Given data:
== Segment start ==

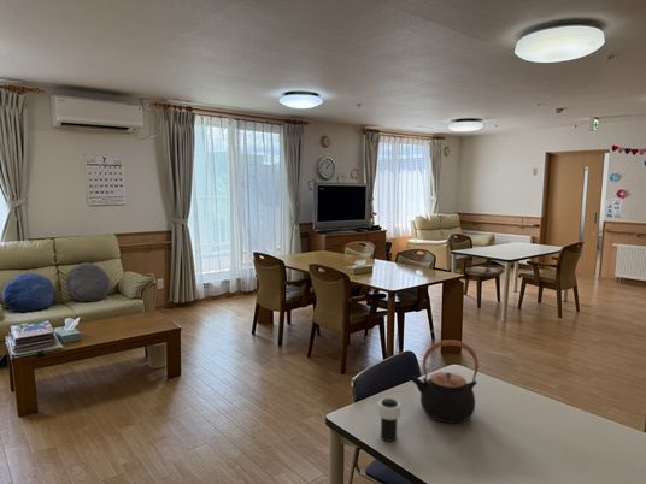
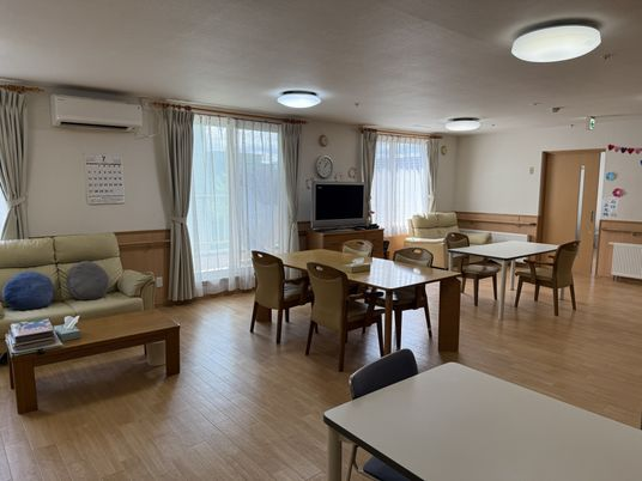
- teapot [407,338,480,425]
- cup [377,397,403,443]
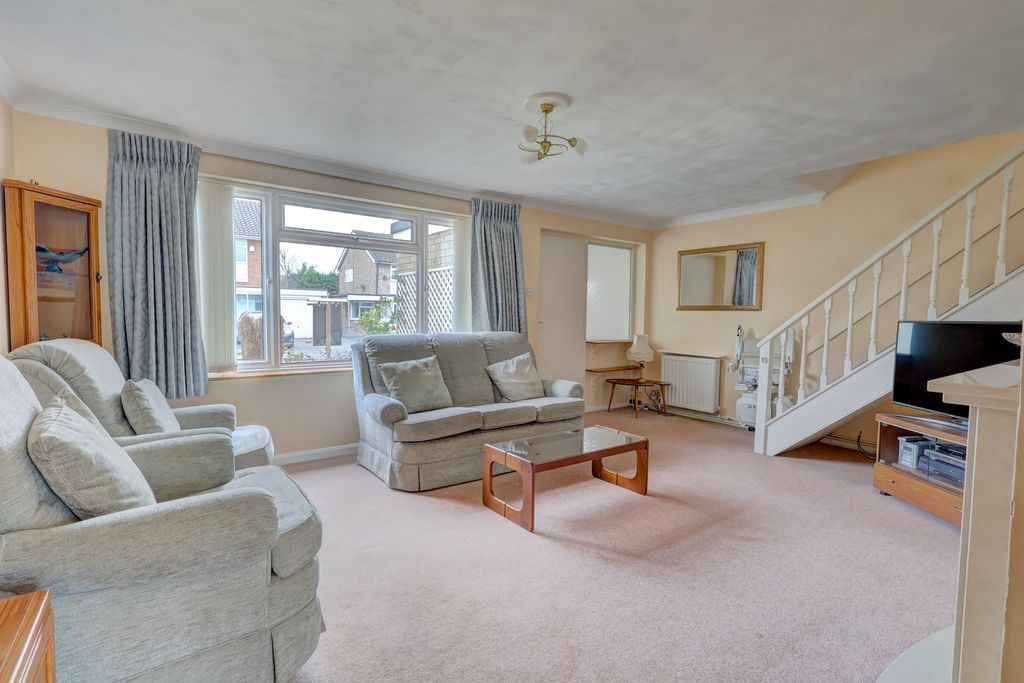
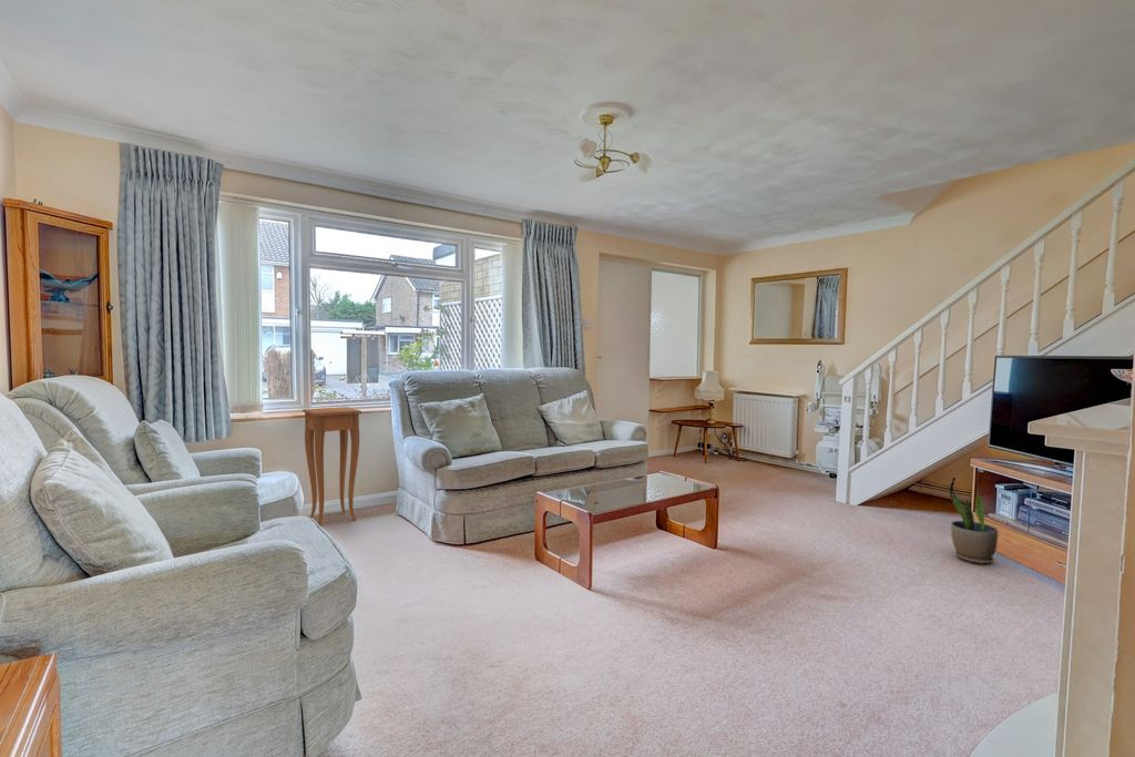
+ potted plant [950,491,999,565]
+ side table [301,406,362,526]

== Segment end ==

Activity:
Retype the listing above exactly, pictures excluded.

Task output:
- teapot [407,338,480,425]
- cup [377,397,403,443]
+ potted plant [950,491,999,565]
+ side table [301,406,362,526]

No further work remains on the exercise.